14. O rato

14. O rato

Primeiro ele deixou sinais de sua passagem: pequeninas fezes e manchinhas de urina, em meio aos frascos, sobre a cômoda.

Com o passar das semanas, a visita se tornou diária, e os sinais foram aparecendo em outros pontos do quarto.

Alguma coisa precisava ser feita. Como sou vegetariana e vivo a defender os mamíferos – nossos irmãos, também eles amamentam suas crias –, me vi frente a um dilema: “Como tirar o rato de dentro de casa sem fazer-lhe mal?”

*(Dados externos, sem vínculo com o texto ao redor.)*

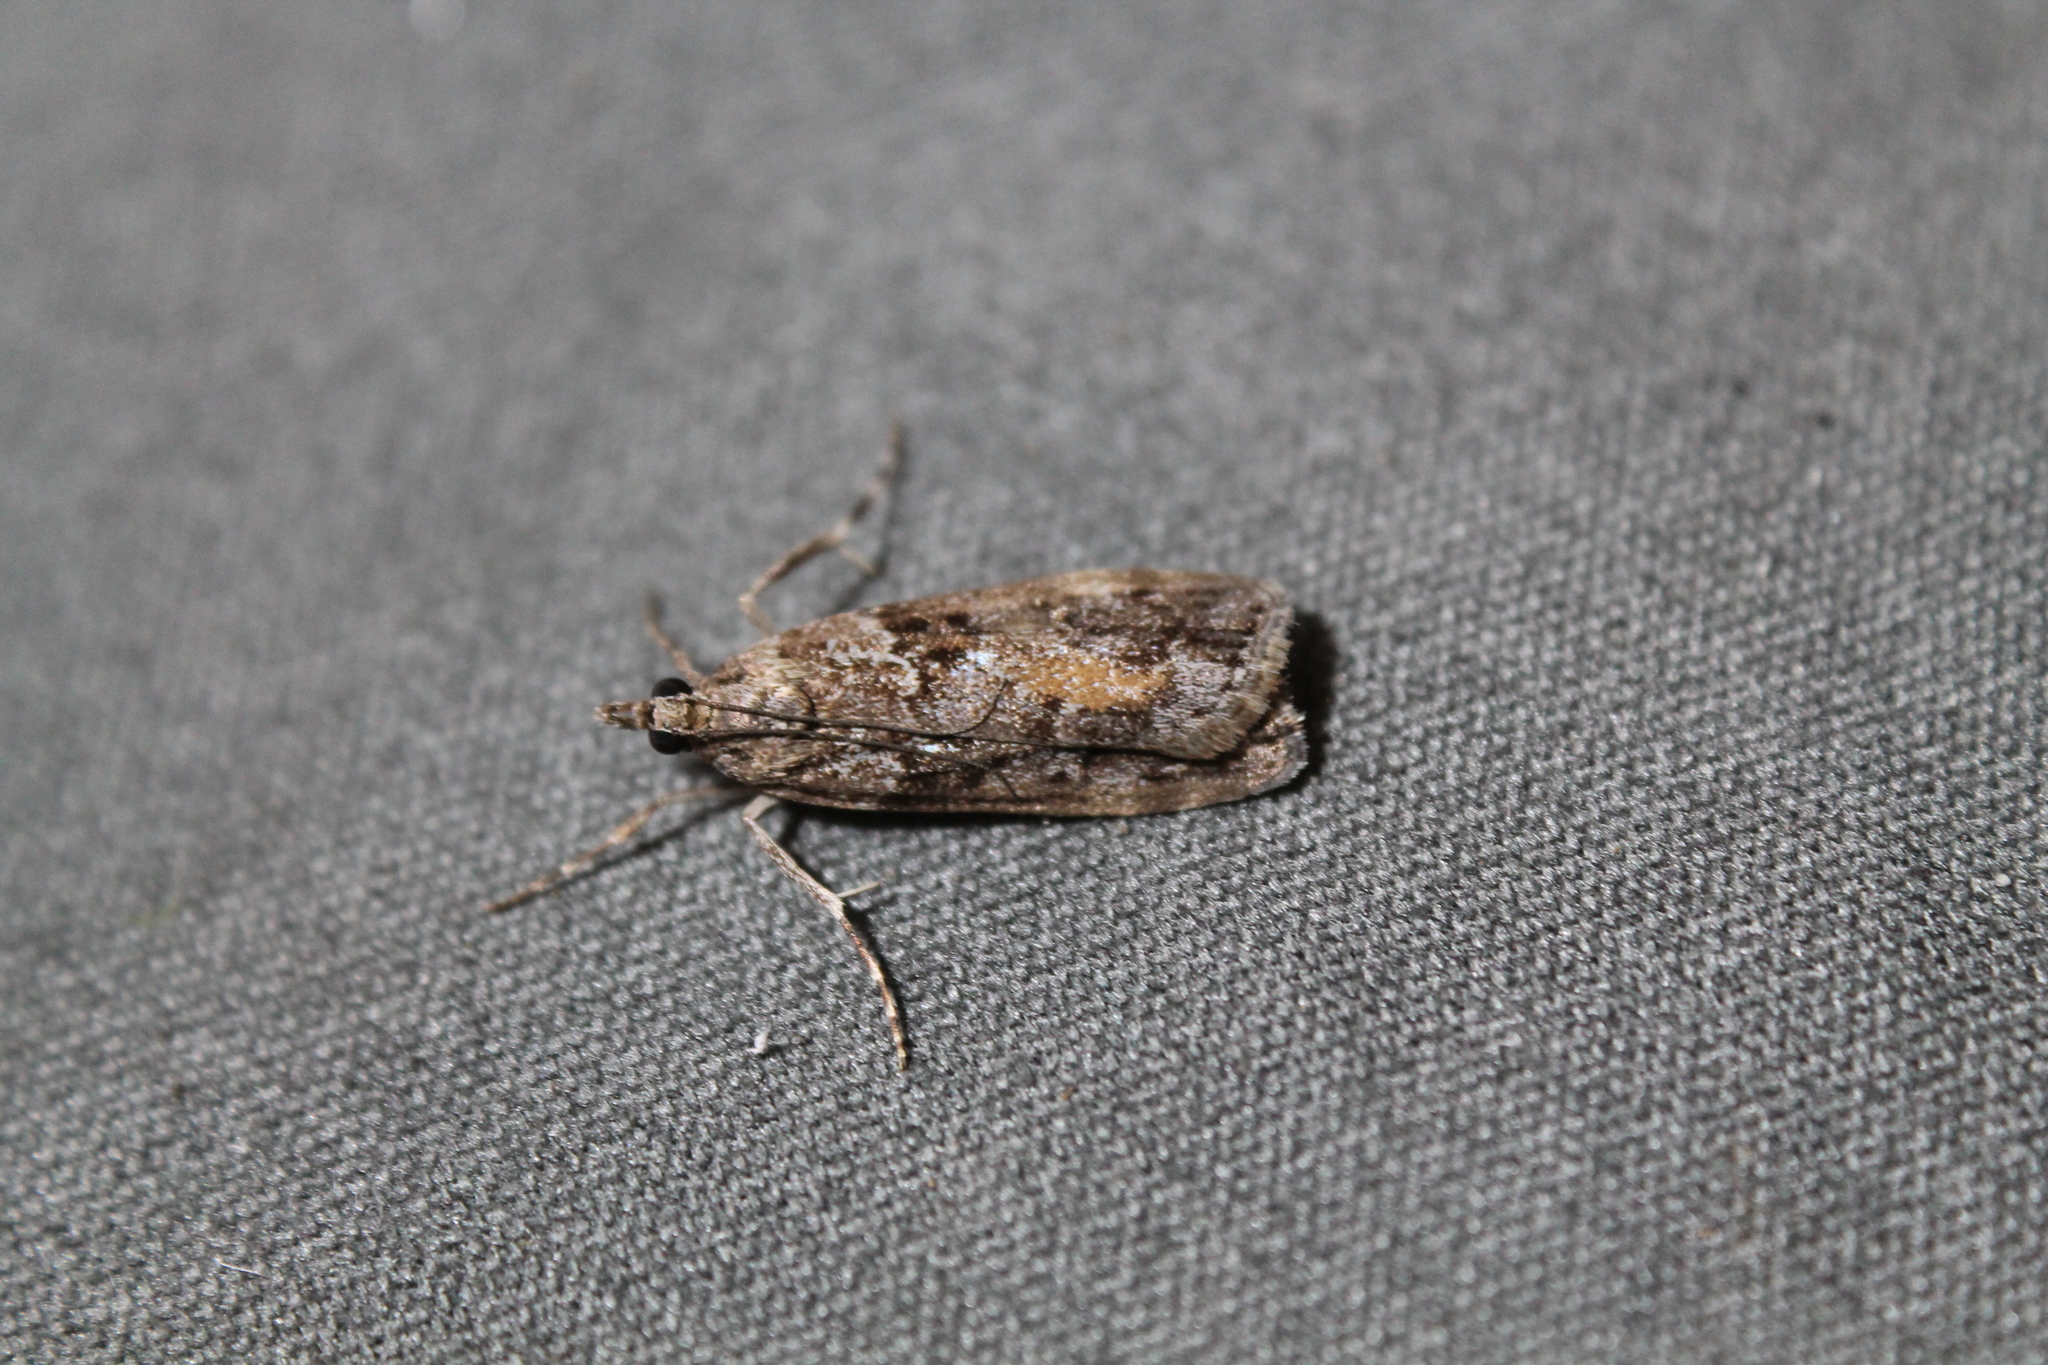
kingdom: Animalia
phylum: Arthropoda
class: Insecta
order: Lepidoptera
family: Crambidae
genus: Eudonia
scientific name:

Abri a casa toda. Deixei escancaradas as janelas do quarto até a noite. Coloquei pedacinhos de pão do peitoril da janela mais próxima ao balcão até o chão da parede externa. Na manhã seguinte, lá estavam novamente as provas da invasão.

Meu visitante foi ficando mais íntimo. Já passeava pela casa e se deixava ver – um ratinho minúsculo, simpático e ligeiro. Assim ficou mais difícil o combate. Eu já estava quase a considerá-lo membro da família, bicho de estimação, como meu cachorro e meus gatos.

Precisei recuar ao ver os cenhos carregados dos demais integrantes da família. Cheia de remorsos, fui até a agropecuária à procura de orientações. Saí de lá com um pozinho alaranjado: “O bicho come e morre em poucas horas”. “Céus! Vou matar um mamífero! Pior ainda, um mamífero que mora na minha casa, que já me conhece e parece confiar em mim!”

Procurei me consolar pensando: “A vida não é perfeita. Nem sempre podemos agir da forma mais justa…”

À noite, misturei o pó com pedacinhos de pão e os deixei no caminho já marcado pelos excrementos do meu hóspede. Passaram-se os dias. As migalhas permaneciam no mesmo lugar em que eu as deixava, e o ratinho, correndo pela casa.

Entre a alegria e o espanto, já estava eu a aceitar o inevitável – “o rato não vai morrer e vai morar conosco daqui em diante”–, quando uma amiga me presenteou com um veneno infalível que usara em sua casa.

Frente à experiência anterior, não acreditei que o tal veneno produzisse qualquer resultado. Repeti o ritual anterior – migalhas com pozinho – e esperei.

Passados alguns dias, o rato desapareceu. Uma busca em toda a casa resultou inútil: nem sinal do bichinho. Como eu mantivera a casa e as janelas abertas o quanto possível durante todo esse tempo, consolei-me um tanto aliviada: “Ele fugiu. Foi embora”.

Passaram-se os meses. Esqueci-me do rato visitante. Chegou o período de preparação para o Natal e o Ano Novo. Casa limpa, jardim aparado, flores renovadas, hora de colocar os enfeites, preparar o presépio, sentar o Papai-Noel no cadeirão.

Tudo providenciado, fui buscar o Bom Velhinho lá onde ele espera o ano inteiro para alegrar nossas crianças.

Entre o susto e a tristeza, encontrei o meu ratinho morto, seco entre as barbas do Papai-Noel.